Existing historiographies of the CMS mission is linked to the prevailing gender                  relations that govern the structure of European missions. The history of women in British India was recounted as a slow but progressive march towards “modernity” following a long      period of stagnation and decline.  Indian women were depicted as “enslaved, degraded, lost in darkness, and in need of salvation” and reduced to the status of victims and objects without any agency..Therefore this study argues that the Mission archives often presented a distorted  and monolithic  construction of native women.

The study also identified that the indigenous women workers  actively functioned  as a bridge between the European mission and the native  women and girls in the mission region. In the process they helped shape the missionary cultural encounter as they constantly crossed religious and social boundaries and created new social and religious identities and as active agents sowed seeds of  religious and social change in their own little ways, as they asserted their rights, addressed social inequalities and rejected or adapted tradition in an engagement with the world around them. Bible women were the early agents of literacy. The bible women thus  became agents of change towards respectability.

This study argues that the spread of  Christianity in Travancore  was the result of the collaboration of native women with Western missionaries. The interactions of the local women evangelists, the Biblewomen with Western missionaries influenced the way they construed home and  perceived family and public life. The women’s mission was an agency which was emancipatory  for the western women as it gave them an opportunity to transcend the domestic boundaries at home and to establish a professional identity in the field. The long contacts with the native women and continued collaboration with the bible women resulted in changing some of their rigid, orientalist beliefs regarding the degradation of native women.This study also identified the Heterogeneity among the European women missionaries.
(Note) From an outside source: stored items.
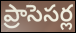
ప్రాసెసర్ల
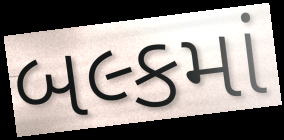
બલ્કમાં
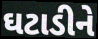
ઘટાડીને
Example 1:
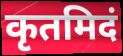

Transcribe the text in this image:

कृतमिदं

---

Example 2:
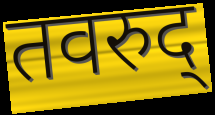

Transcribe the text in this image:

तवरुद्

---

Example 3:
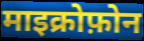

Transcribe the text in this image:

माइक्रोफ़ोन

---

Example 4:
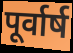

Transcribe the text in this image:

पूर्वार्ष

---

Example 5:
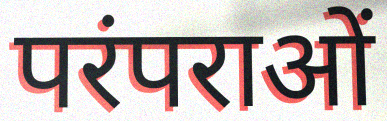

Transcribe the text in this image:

परंपराओं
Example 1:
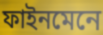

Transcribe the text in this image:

ফাইনমেনে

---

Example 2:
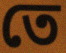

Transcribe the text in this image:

তে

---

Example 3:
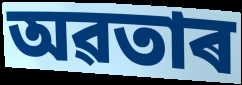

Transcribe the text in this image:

অৱতাৰ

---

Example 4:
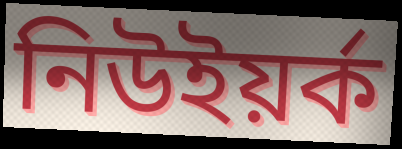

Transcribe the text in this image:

নিউইয়ৰ্ক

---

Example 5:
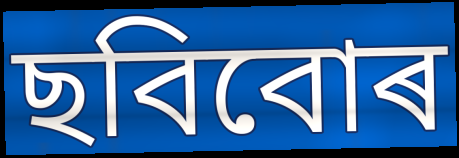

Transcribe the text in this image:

ছবিবোৰ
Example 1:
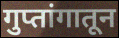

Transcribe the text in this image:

गुप्तांगातून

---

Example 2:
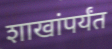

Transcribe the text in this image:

शाखांपर्यंत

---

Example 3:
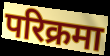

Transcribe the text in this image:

परिक्रमा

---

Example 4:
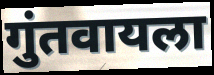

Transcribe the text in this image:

गुंतवायला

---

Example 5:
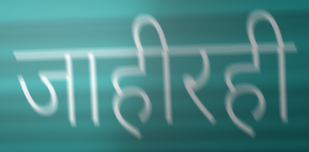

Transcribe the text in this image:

जाहीरही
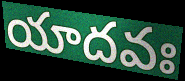
యాదవః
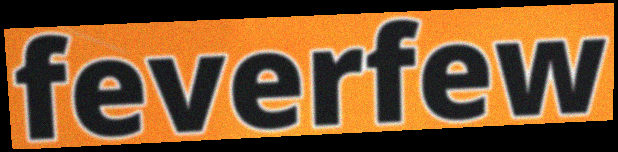
feverfew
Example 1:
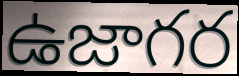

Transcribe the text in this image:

ఉజాగర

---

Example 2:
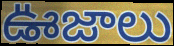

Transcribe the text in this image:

ఊజాలు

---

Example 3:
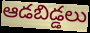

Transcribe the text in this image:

ఆడబిడ్డలు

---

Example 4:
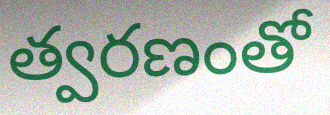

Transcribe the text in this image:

త్వరణంతో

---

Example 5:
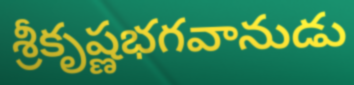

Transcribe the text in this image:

శ్రీకృష్ణభగవానుడు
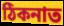
ঠিকনাত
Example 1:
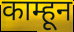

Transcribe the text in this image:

काम्हून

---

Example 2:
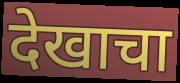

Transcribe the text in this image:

देखाचा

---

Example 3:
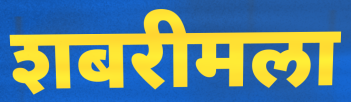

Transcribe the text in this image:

शबरीमला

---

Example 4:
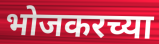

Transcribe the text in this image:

भोजकरच्या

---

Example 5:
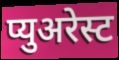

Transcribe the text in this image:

प्युअरेस्ट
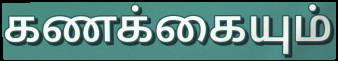
கணக்கையும்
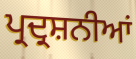
ਪ੍ਰਦ੍ਰਸ਼ਨੀਆਂ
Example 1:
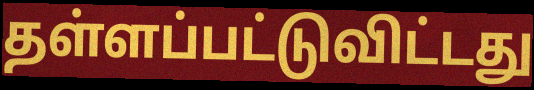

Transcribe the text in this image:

தள்ளப்பட்டுவிட்டது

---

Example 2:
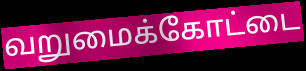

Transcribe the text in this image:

வறுமைக்கோட்டை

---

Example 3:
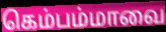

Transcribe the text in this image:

கெம்பம்மாவை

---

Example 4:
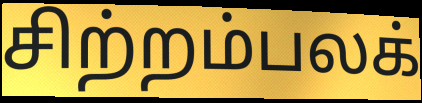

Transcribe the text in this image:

சிற்றம்பலக்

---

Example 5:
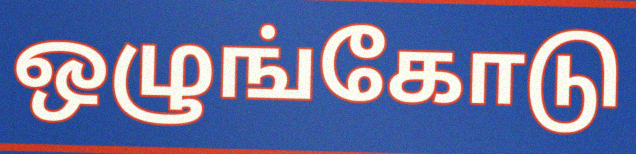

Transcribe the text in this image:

ஒழுங்கோடு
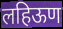
लहिऊण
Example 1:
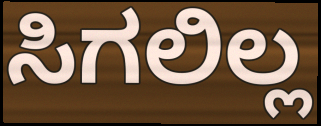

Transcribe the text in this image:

ಸಿಗಲಿಲ್ಲ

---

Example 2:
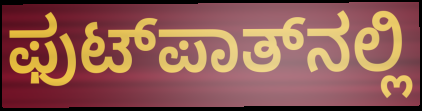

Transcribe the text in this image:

The Bible women’s association with the Christian mission gave them an opportunity to craft ‘a new self’ through developing skills and a degree of economic and social independence unusual for women at that time.The establishment of training institutions by the Missionaries paved the way for opening new space for women  in the teaching profession thus providing an opening to express their inborn talents.It specially..Vocational education was beneficial to girls belonging to poor  and backward  families.also led to a greater degree of financial independence and  silently inaugurated social change. The education imparted by these missionaries transmited  a ’culture of values’, inculcated in annual  celebrations,   sports activities,  as well as in classroom learning,  that gave rise both to a heightened sense of individuality and self-confidence among the students..

The Bible women maintained a delicate balance between domestic responsibilities and professional needs. They sought social respect, even while challenging some of the cultural norms. The entry of women and members of the lower castes into new workplaces like the colonial administrative offices, schools and hospitals questioned the legitimacy of such demarcations within spaces like temples and homes, which were seen as maintaining and perpetuating the traditions of religion, caste and gender discrimination. Their empowering location and functions within these institutions unsettled and weakened the hold of caste and gender, through which they had been circumscribed.

This study identified that CMS missionaries used the gloomy representation of Indian women as the fundamental factor of an agency of women’s mission in India. Alternative sources from oral histories, autobiographies present an alternative version of the women in Travancore. They were not passive recipients but actively choose what they wanted to accept or ignore. Education enabled the native  Bible women to gain an upward social mobility breaking away from traditional social practices and gender stereotypes and initiating social change.